:: PAGE ::

• • • • •

Alternatively, you can download the gzipped dataset from: `https://github.com/DataTalksClub/nyc-tlc-data/releases/download/yellow/yellow_tripdata_2021-01.csv.gz`

We will read the data into the database using the Python libraries `pandas` and `sqlalchemy`:

In [3]:
import os
import argparse
from time import time

import pandas as pd
from sqlalchemy import create_engine


def main(params: argparse.Namespace) -> None:
    user = params.user
    password = params.password
    host = params.host 
    port = params.port 
    db = params.db
    table_name = params.table_name
    url = params.url

    csv_name = 'output.csv.gz'

    # download the parquet file
    os.system(f"wget {url} -O {csv_name}")

    engine = create_engine(f'postgresql://{user}:{password}@{host}:{port}/{db}')

    df_iter = pd.read_csv(csv_name, iterator=True, chunksize=100000, compression='gzip')

• • • • •

:: SUPPLIED DATA ::
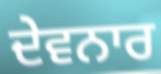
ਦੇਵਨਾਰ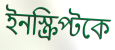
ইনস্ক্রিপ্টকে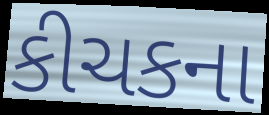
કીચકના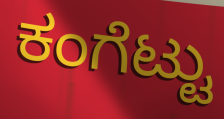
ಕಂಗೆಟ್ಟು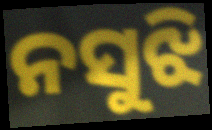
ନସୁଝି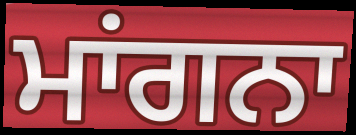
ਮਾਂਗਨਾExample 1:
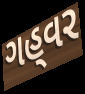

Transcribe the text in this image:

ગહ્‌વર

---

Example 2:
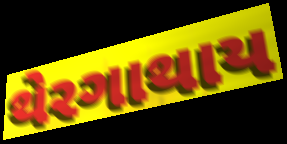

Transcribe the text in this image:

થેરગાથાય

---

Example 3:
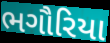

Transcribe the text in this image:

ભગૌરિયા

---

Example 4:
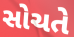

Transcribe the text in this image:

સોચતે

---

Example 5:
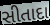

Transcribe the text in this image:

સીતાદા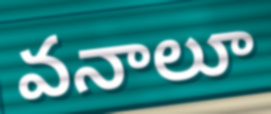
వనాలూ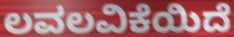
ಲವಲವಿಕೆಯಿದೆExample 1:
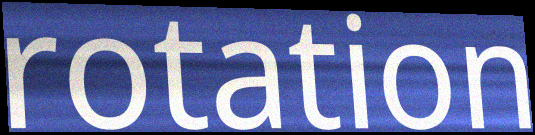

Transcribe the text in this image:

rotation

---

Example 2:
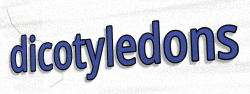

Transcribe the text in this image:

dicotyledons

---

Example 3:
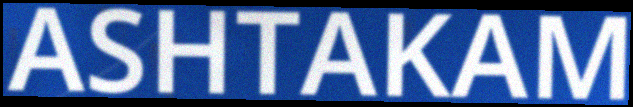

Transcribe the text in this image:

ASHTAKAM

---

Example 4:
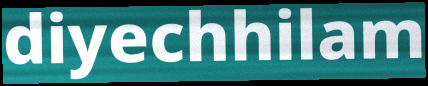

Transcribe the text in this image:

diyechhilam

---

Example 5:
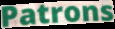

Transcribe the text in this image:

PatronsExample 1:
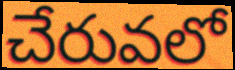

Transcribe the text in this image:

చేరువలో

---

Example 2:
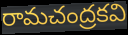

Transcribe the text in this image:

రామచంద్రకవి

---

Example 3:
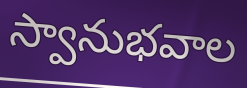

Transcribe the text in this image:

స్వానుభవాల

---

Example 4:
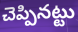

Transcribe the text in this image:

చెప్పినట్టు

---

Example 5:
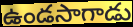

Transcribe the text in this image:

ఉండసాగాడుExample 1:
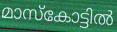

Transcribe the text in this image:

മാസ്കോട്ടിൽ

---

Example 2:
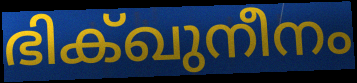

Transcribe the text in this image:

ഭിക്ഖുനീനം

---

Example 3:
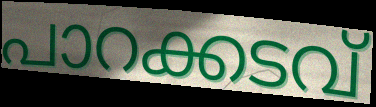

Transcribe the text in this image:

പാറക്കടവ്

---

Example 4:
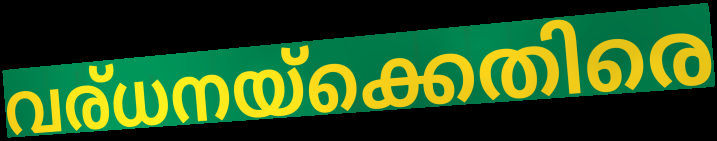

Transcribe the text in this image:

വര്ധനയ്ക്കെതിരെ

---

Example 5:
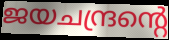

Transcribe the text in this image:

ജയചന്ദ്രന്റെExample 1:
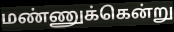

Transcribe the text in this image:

• • • • •

:: WHAT NEEDS TO BE DONE ::
Continue the walkthrough on loading the taxi trip dataset into a database with pandas and sqlalchemy, starting right after its last line of code.

:: TASK RESULT ::
    for df_chunk in df_iter:
        t_start = time()

        df_chunk.tpep_pickup_datetime = pd.to_datetime(df_chunk.tpep_pickup_datetime)
        df_chunk.tpep_dropoff_datetime = pd.to_datetime(df_chunk.tpep_dropoff_datetime)

        df_chunk.to_sql(name=table_name, con=engine, if_exists='append')

        t_end = time()
        print(f'inserted chunk in {t_end - t_start:.3f} seconds.')


if __name__ == '__main__':
    # Parse the command line arguments and calls the main program
    parser = argparse.ArgumentParser(description='Ingest CSV data to Postgres')

    parser.add_argument('--user', help='user name for postgres')
    parser.add_argument('--password', help='password for postgres')
    parser.add_argument('--host', help='host for postgres')
    parser.add_argument('--port', help='port for postgres')
    parser.add_argument('--db', help='database name for postgres')
    parser.add_argument('--table_name', help='name of the table where we will write the results to')
    parser.add_argument('--url', help='url of the csv file')

    args = parser.parse_args()

    main(args)

### Docker Compose
Managing several separate containers can quickly become cumbersome. Docker Compose is a tool for configuring and running multi-container docker applications within a *single* YAML file.

In the YAML file, we define **services**, **networks**, and **volumes**.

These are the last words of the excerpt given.